During a visit to Dubai this week Mr Nath said that a surplus in this season’s rice and wheat production has reduced the likelihood of lengthy export bans.

“We’ve had record crops,” he said yesterday. “We had 227.2 million tonnes in output of rice, wheat and spices, showing a positive trend.”

Government officials estimate that India will export some 5.5 million tonnes of rice in the next year, up from 3.8 million tonnes last year.

The government had originally imposed the ban last October but lifted it following protests from exporters.

Last month’s decision by Delhi to halt exports of non-basmati rice as a way of curbing skyrocketing domestic prices and reducing the danger of local shortages has received much critisism from UAE retailers, whose businesses rely heavily on sales of the grain.

More than 3.5 million Indian nationals live in the Gulf Co-operation Council (GCC) countries, with 1.4 million in the UAE alone, a population the minister said his government is very sensitive to.

“We are conscious that there is a large Indian population and they need to have rice of Indian origin, so we are looking to find a way out,” Mr Nath said.

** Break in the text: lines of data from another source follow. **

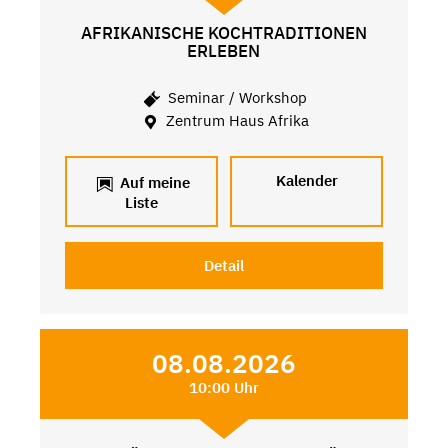
AFRIKANISCHE KOCHTRADITIONEN
ERLEBEN
Seminar / Workshop
Zentrum Haus Afrika
Kalender
Auf meine
Liste
Detail
08.08.2026
10:00 Uhr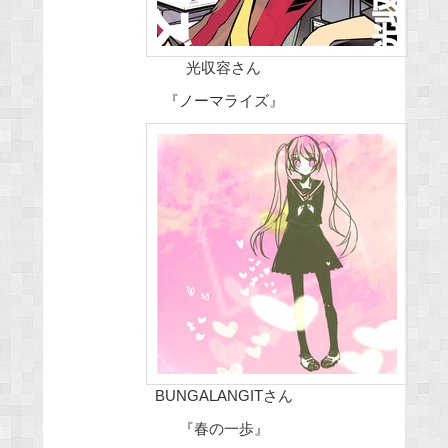
光収容さん
『ノーマライズ』
BUNGALANGITさん
『春の一歩』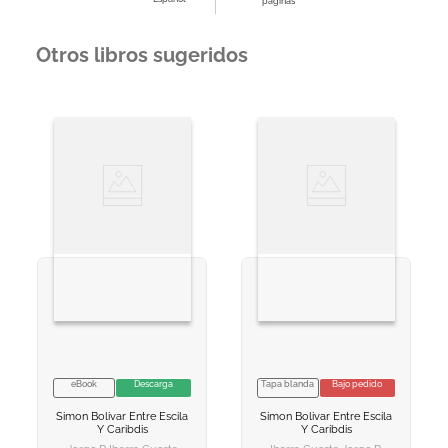
páginas
Otros libros sugeridos
eBook
Descarga
Tapa blanda
Bajo pedido
VER INFORMACION
VER INFORMACION
Simon Bolivar Entre Escila
Simon Bolivar Entre Escila
AGREGAR AL
AGREGAR AL
Y Caribdis
Y Caribdis
CARRITO
CARRITO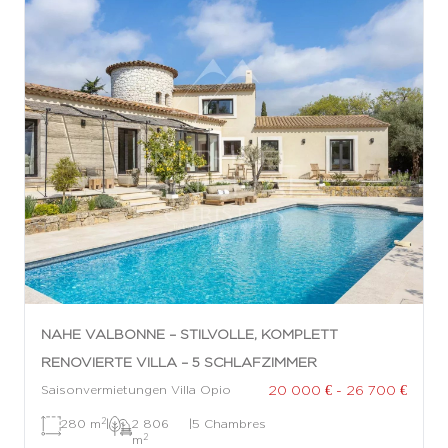
NAHE VALBONNE – STILVOLLE, KOMPLETT
RENOVIERTE VILLA – 5 SCHLAFZIMMER
20 000 € - 26 700 €
Saisonvermietungen Villa Opio
2
280 m
|
2 806
|
5 Chambres
2
m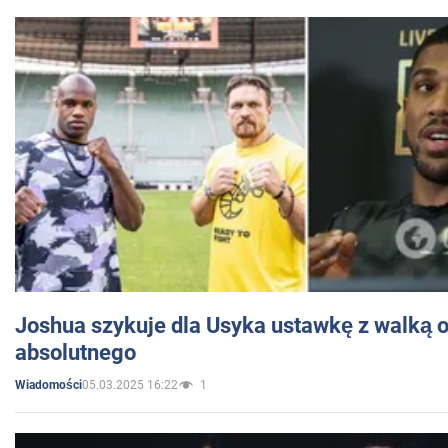
Joshua szykuje dla Usyka ustawkę z walką o 
absolutnego
05.03.2025 16:22
1
Wiadomości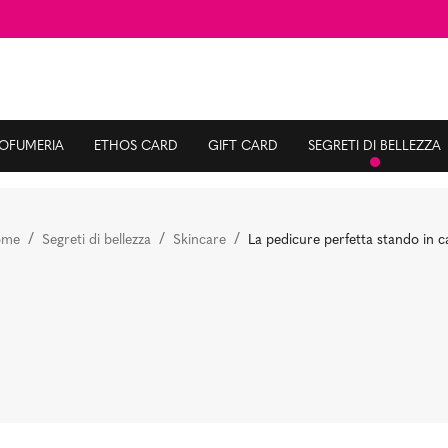
ROFUMERIA
ETHOS CARD
GIFT CARD
SEGRETI DI BELLEZZA
ome
Segreti di bellezza
Skincare
La pedicure perfetta stando in c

The UAE imports 80,000 tonnes of rice annually from countries including India, Pakistan, Thailand, Vietnam and the Philippines. While it is not one of the world’s largest importers of the grain, the significant size of the low-income population that consumes rice makes it a critical issue, according to economists.

“Given their salaries, they are most affected, because they spend a large portion of their income on food,” said Abah Ofon, a commodity analyst with Standard Chartered Bank.

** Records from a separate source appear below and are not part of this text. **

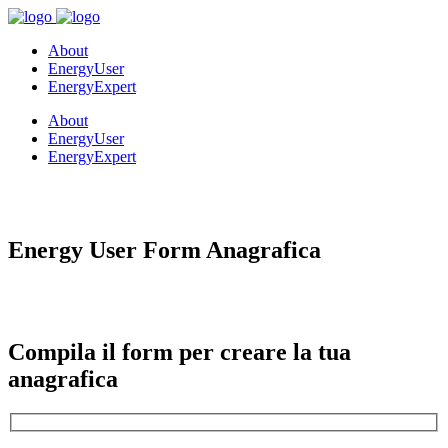
About
EnergyUser
EnergyExpert
About
EnergyUser
EnergyExpert
Energy User Form Anagrafica
Compila il form per creare la tua
anagrafica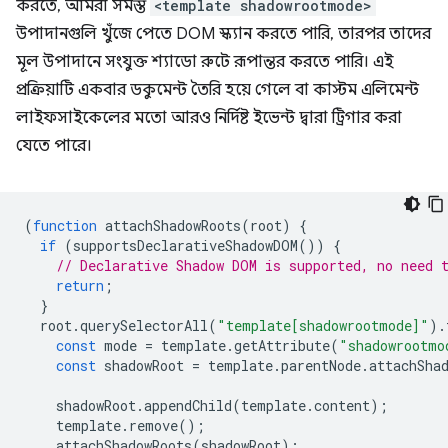
করতে, আমরা সমস্ত
<template shadowrootmode>
উপাদানগুলি খুঁজে পেতে DOM স্ক্যান করতে পারি, তারপর তাদের
মূল উপাদানে সংযুক্ত শ্যাডো রুটে রূপান্তর করতে পারি। এই
প্রক্রিয়াটি একবার ডকুমেন্ট তৈরি হয়ে গেলে বা কাস্টম এলিমেন্ট
লাইফসাইকেলের মতো আরও নির্দিষ্ট ইভেন্ট দ্বারা ট্রিগার করা
যেতে পারে।
(
function
attachShadowRoots
(
root
)
{
if
(
supportsDeclarativeShadowDOM
())
{
// Declarative Shadow DOM is supported, no need 
return
;
}
root
.
querySelectorAll
(
"template[shadowrootmode]"
).
const
mode
=
template
.
getAttribute
(
"shadowrootmo
const
shadowRoot
=
template
.
parentNode
.
attachSha
shadowRoot
.
appendChild
(
template
.
content
);
template
.
remove
();
attachShadowRoots
(
shadowRoot
);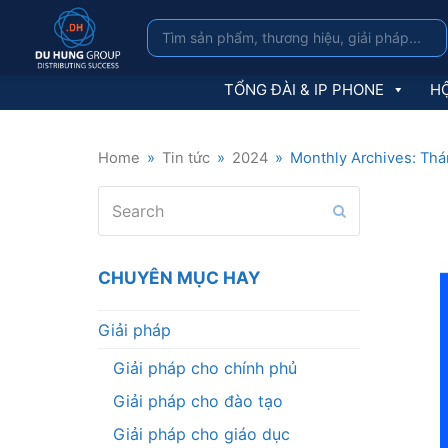
TỔNG ĐÀI & IP PHONE
HỘ
Home
»
Tin tức
»
2024
»
Monthly Archives: Th
Search
Submit
CHUYÊN MỤC HAY
Giải pháp
Giải pháp cho chính phủ
Giải pháp cho đào tạo
Giải pháp cho giáo dục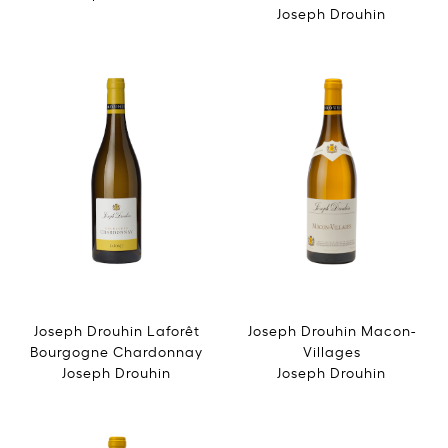
Joseph Drouhin
Joseph Drouhin Laforêt
Joseph Drouhin Macon-
Bourgogne Chardonnay
Villages
Joseph Drouhin
Joseph Drouhin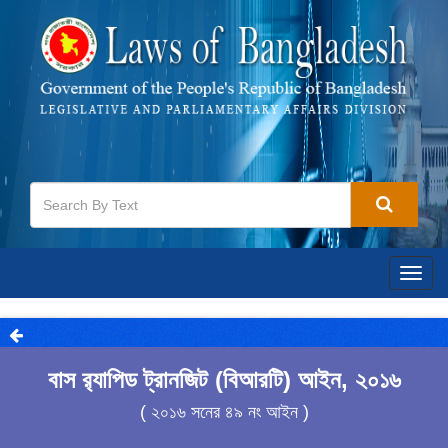
Togg
navig
বাস র‍্যাপিড ট্রানজিট (বিআরটি) আইন, ২০১৬
( ২০১৬ সনের ৪৯ নং আইন )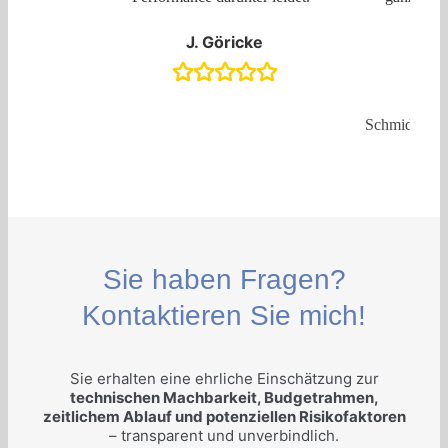
J. Göricke
Schmidt Küh
Sie haben Fragen?
Kontaktieren Sie mich!
Sie erhalten eine ehrliche Einschätzung zur
technischen Machbarkeit, Budgetrahmen,
zeitlichem Ablauf und potenziellen Risikofaktoren
– transparent und unverbindlich.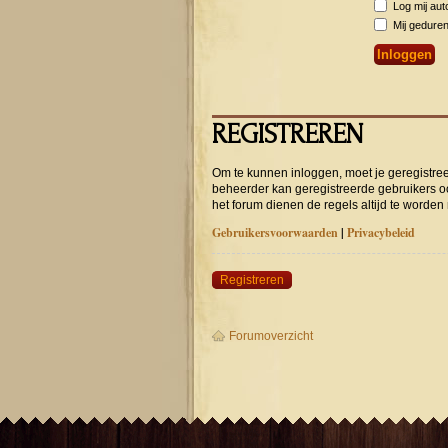
Log mij auto
Mij geduren
REGISTREREN
Om te kunnen inloggen, moet je geregistree
beheerder kan geregistreerde gebruikers o
het forum dienen de regels altijd te worden
Gebruikersvoorwaarden
|
Privacybeleid
Registreren
Forumoverzicht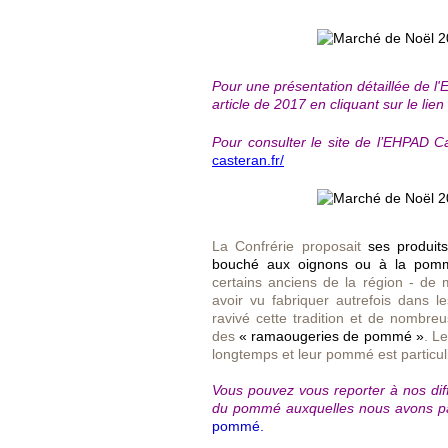
Pour une présentation détaillée de l
article de 2017 en cliquant sur le lien 
Pour consulter le site de l’EHPAD Ca
casteran.fr/
La Confrérie proposait
ses
produit
bouché aux oignons ou à la pom
certains anciens de la région - de 
avoir vu fabriquer autrefois dans l
ravivé cette tradition et de nombreu
des
« ramaougeries de pommé »
. L
longtemps et leur pommé est particuli
Vous pouvez vous reporter à nos diffé
du pommé auxquelles nous avons parti
pommé.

Global rice prices jumped from US$650 (Dh2387) to $1,000 per tonne in the first three months of this year alone, hitting a 25-year high. India’s export prices for basmati rice have also gone up from $1,100 to $1,200 in an effort to reduce external demand.

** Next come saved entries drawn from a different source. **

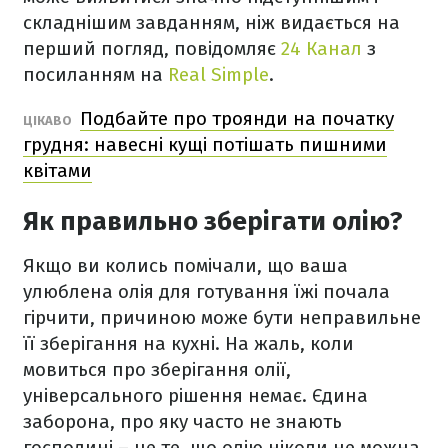
складнішим завданням, ніж видається на
перший погляд, повідомляє
24 Канал
з
посиланням на
Real Simple
.
Подбайте про троянди на початку
ЦІКАВО
грудня: навесні кущі потішать пишними
квітами
Як правильно зберігати олію?
Якщо ви колись помічали, що ваша
улюблена олія для готування їжі почала
гірчити, причиною може бути неправильне
її зберігання на кухні. На жаль, коли
мовиться про зберігання олії,
універсального рішення немає. Єдина
заборона, про яку часто не знають
господині – це те, що олію ніколи не можна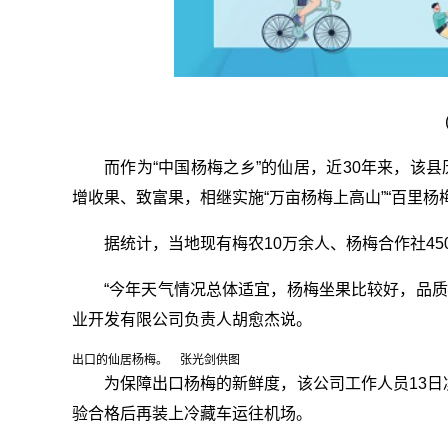
而作为“中国杨梅之乡”的仙居，近30年来，该
增收果、致富果，相继实施“万亩杨梅上高山”“百里杨
据统计，当地现有梅农10万余人、杨梅合作社45
“今年天气情况总体适宜，杨梅坐果比较好，品质
业开发有限公司负责人胡愈杰说。
出口的仙居杨梅。 张光剑供图
为保障出口杨梅的新鲜度，该公司工作人员13
验合格后再装上冷藏车运往机场。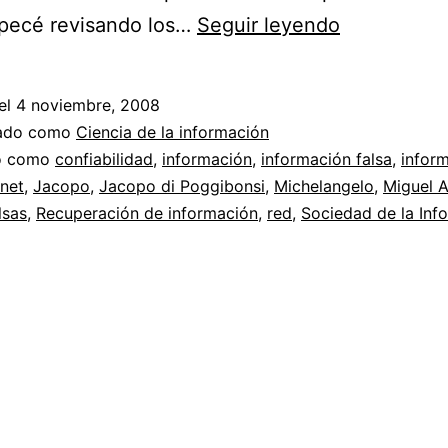
Veracidad
pecé revisando los…
Seguir leyendo
y
confiabilid
el
4 noviembre, 2008
en
zado como
Ciencia de la información
internet
do como
confiabilidad
,
información
,
información falsa
,
infor
rnet
,
Jacopo
,
Jacopo di Poggibonsi
,
Michelangelo
,
Miguel 
//
lsas
,
Recuperación de información
,
red
,
Sociedad de la Inf
El
día
que
me
timaron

This week, as members of Dubai’s Indian community gathered to welcome Mr Nath, Yusuf Ali, the chief executive of Emke group, which owns the Lulu supermarket chain, appealed publicly to the minister, saying that the removal of rice bans is an issue of great urgency.

“I am forced to make a request on behalf of the UAE,” said Mr Ali. “If this continues, it could become a severe problem in two to three months.”

Several UAE supermarket groups have sought to ease the burden of inflation by implementing price caps on various basic commodities. Last week Carrefour, the region’s largest retailer, signed a memorandum of understanding (MoU) with the Economy Ministry freezing prices on 52 items. Earlier pacts were also signed with the Union Co-operative Society and Lulu Supermarkets, placing ceilings on essentials such as cooking oil, flour, sugar, milk and eggs.

However, Mr Nath criticized the use of price caps as a tool for easing the impact of inflation, saying that it fails to address the underlying cause of the problem. 

“You can’t have price caps at the retail level, you can only have it at the supplier level,” he said, adding that he believes the inflation level has peaked. 

The problem high prices is not limited to this region, with the UN World Food Programme (WFP) describing soaring food prices as a “silent tsunami.” Yesterday, For the first time US rice prices surpassed the $25 mark per 100 pounds on the Chicago exchange yesterday and Wal-Mart, the world’s largest retailer, has restricted the purchases of certain types of rice at its Sam’s Club warehouse stores.

“I am concerned,” said Khaled Zanul Abid, the general manager of Talal Supermarkets in Jebel Ali. “I’m from India – if I can’t get the rice that I eat then it will be a big problem for me and the same for my Indian customers.”

While fears of rice shortages are of major concern to both consumers and food retailers, local advocacy groups warn that a fixation on one commodity could cause the prices of other products to spiral.

“This is not just limited to rice,” said Mohammed Mohammed, the head of membership for the Emirates Society of Consumer Protection, a subsidiary of the Economy Ministry. “It is so important that the country doesn’t focus only on this issue because, when you close the door on alternatives, you risk creating problems that are far bigger than any country’s abilities [to solve].”